Is GM Africa’s best bet to end food shortage?
What you need to know:
- The spread of GM products in Africa will remain limited in the near term, as only six countries on the continent have passed regulations allowing their use. Just three of these countries - Egypt, South Africa, and Burkina Faso - commercialise GM crops.
Africa, and Kenya in particular, need to rely on non-transgenic crop breeding to boost food output and feed its rapidly growing population in the coming decades. However, they also need genetically modified (GM) products.
The United Nations estimates that the world must increase cereal output by a billion tonnes and produce 200 million extra tonnes of livestock products annually by 2052 to feed a population projected to rise to 10 billion from the current eight billion people.
The population of Africa is expected to double to two billion people by 2050, and the continent will definitely require an increase in food production by that time, with some countries needing to triple their food production.

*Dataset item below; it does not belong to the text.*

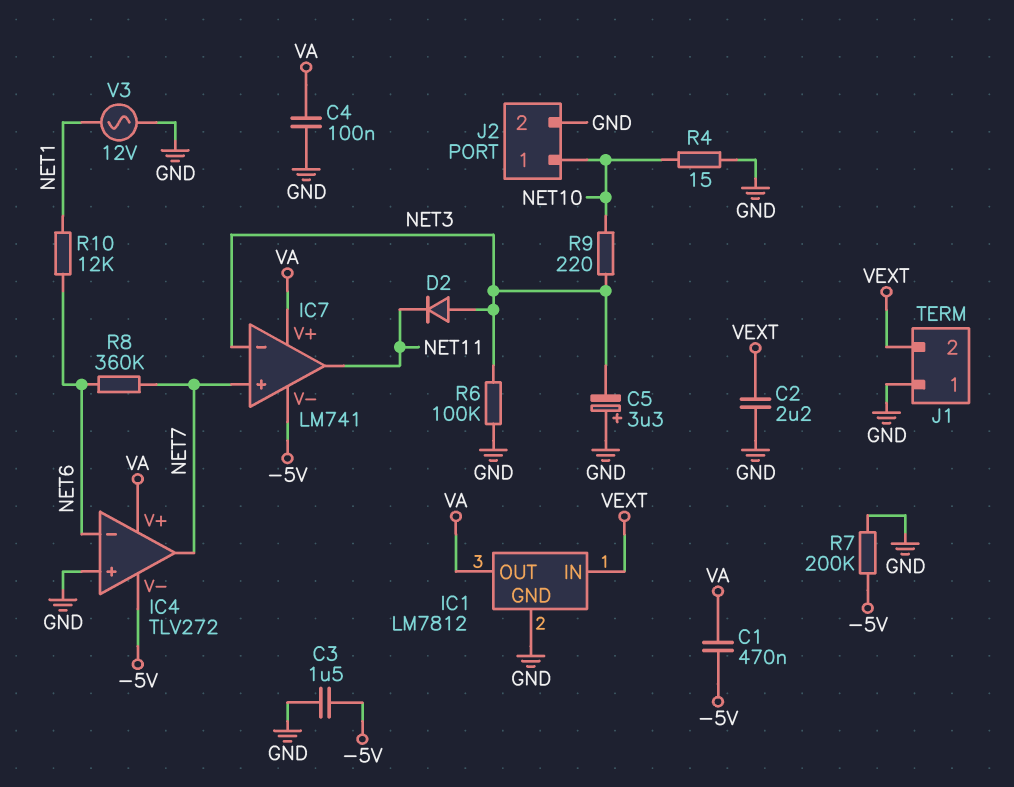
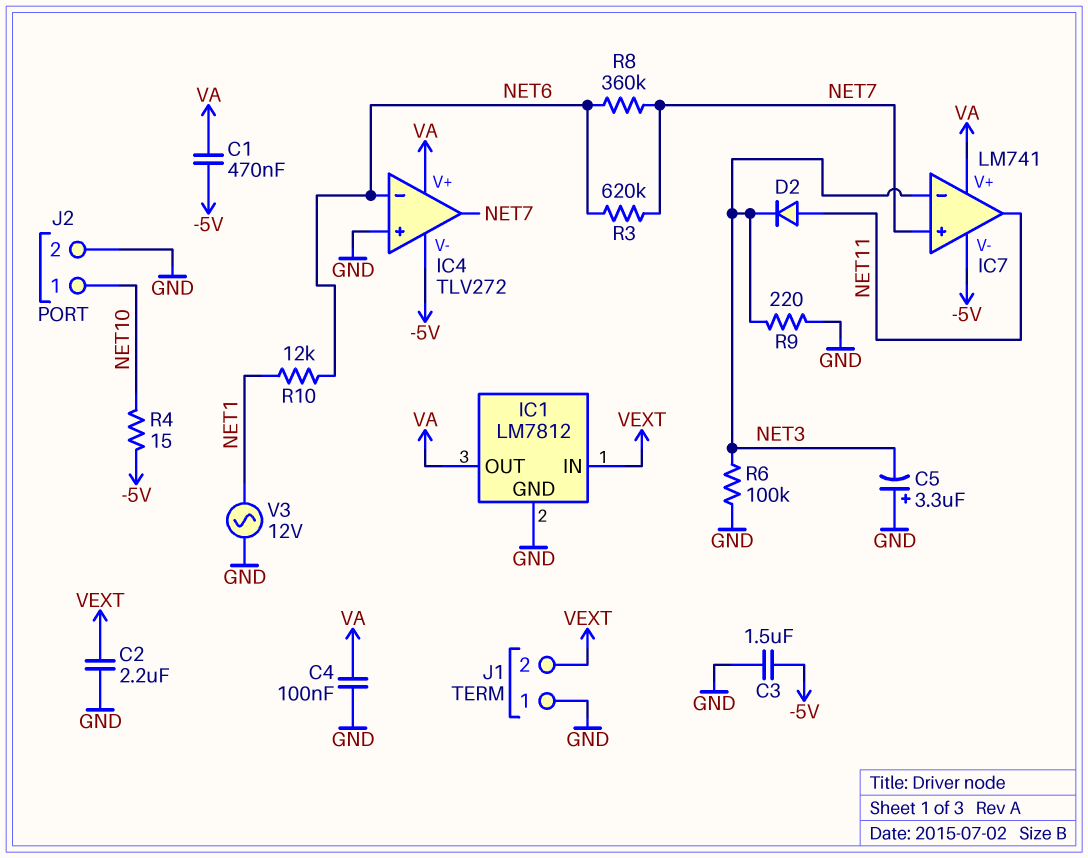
D2: diode (A NET3, K NET11) -> diode (A NET11, K NET3)
R3: none -> 620k (NET6, NET7)
R4: 15 (GND, NET10) -> 15 (-5V, NET10)
R7: 200k (-5V, GND) -> none
R9: 220 (NET3, NET10) -> 220 (GND, NET3)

The future growth of Africa will be driven through conventional breeding approaches and the use of biotechnologies, which can produce high yields but are not transgenic.
The continent needs its own unique “green revolution,” with interventions in several areas, including crops and livestock. Africa must also learn from the mistakes of India.
In the famous green revolution of the 1960s, 70s, and 80s, crop yields soared in India, China, and Latin America, enabling them to break free from extreme hunger and recurrent famine.
These developing countries boosted farm production through intensive practices and new seed varieties, which were praised for reducing the number of hungry people but also criticised for making farmers dependent on GM seeds.
Indeed, these agricultural changes helped countries like China and India become the emerging markets they are today.
It is time for African countries to embrace the best results of conventional breeding and “modest” biotechnologies to boost crop yields and make plants resistant to increasing heat and dryness due to climate change.Africa cannot rule out GM organisms (GMOs) as a means to resolve hunger. Genetically modified products and/or food should not be excluded from Africa’s menu.
If they can help increase yields and ensure stable yields, why not GMOs, especially while people are dying of hunger?
The UN’s Food and Agriculture Organisation (FAO) estimates that even if developing countries double food output by 2050, one person in 20, or approximately 390 million people, would still be at risk of malnutrition, most of whom would be in Africa, Latin America, and Asia. GM crops are widely used in major agricultural producers, such as the United States and Brazil, but face staunch opposition in Europe, where they are largely seen as potentially risky for human health and the environment.
While Africans are also concerned about the health problems that GM crops could trigger, so far, there has been no evidence of such problems.
The spread of GM products in Africa will remain limited in the near term, as only six countries on the continent have passed regulations allowing their use. Just three of these countries - Egypt, South Africa, and Burkina Faso - commercialise GM crops.